Eight Million Ways to Die (Matthew Scudder #5)

Eight Million Ways to Die - Lawrence Block

What starts out as Matthew Scudder, fresh off of a drinking bender that landed him in a hospital, helping a hooker "get out of the game" turns into layer upon layer of murder and mystery in a city where people keep killing each other and there are eight million ways to die. 

 

This installment of Lawrence Block's Matthew Scudder series takes things to the next level. Things are richer, deeper; the grime is grimier- it's just more in all the right ways. Since some cleverer people have come before me and said most of the substantive things worth saying about what makes this story all that it is (Kemper and Trudi's reviews are worth checking out), I'll just share some of the miscellaneous bits and pieces that hopped into my mixed-up mind as I followed Scudder about the city this time around. 

 

"I'm looking for a particular pimp."

"They're all particular.

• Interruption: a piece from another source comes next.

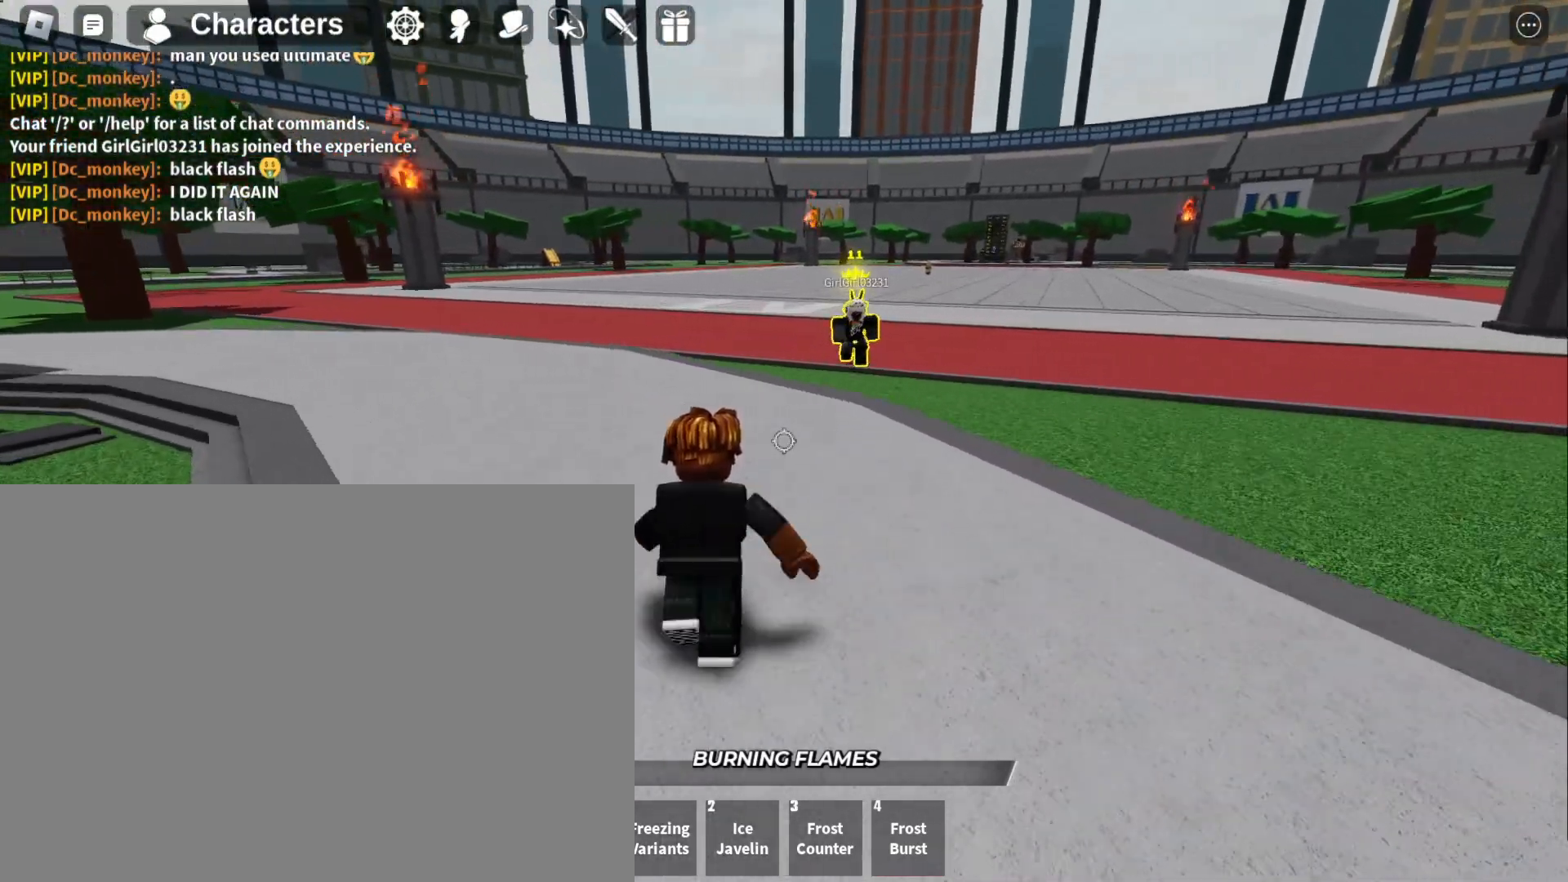
{"keys": ["w"], "mouse": [], "events": []}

Some of them are downright finicky."

 

When dead hookers turn up, it should be of no surprise that a detective is out pimp hunting, but the way Scudder takes it all in just struck me as hilarious and (for you South Park aficionados out there) immediately reminded me of Butters' Bottom Bitch

 

Butters at Pimp Convention

 

Matt's trying to get his 90 in 90 together one day at a time, so there are plenty of rich AA/recovery observations made as he struggles to confront and understand his alcoholism.

 

He was holding up his end of a typical alcoholic conversation, wherein two drunks take polite turns talking aloud to their own selves.

 

Like most friends of Bill W. at some point, Scudder sits through meetings thinking that it's all self-congratulatory bullshit, that he's an exception to the rule, I could go on...but seeing the absurdity doesn't read as criticism. Block does a good job of letting Scudder's flaws come out, while managing to keep the reader from feeling like they're taking his moral inventory (heck, Matt's not at his Fourth Step yet anyhow).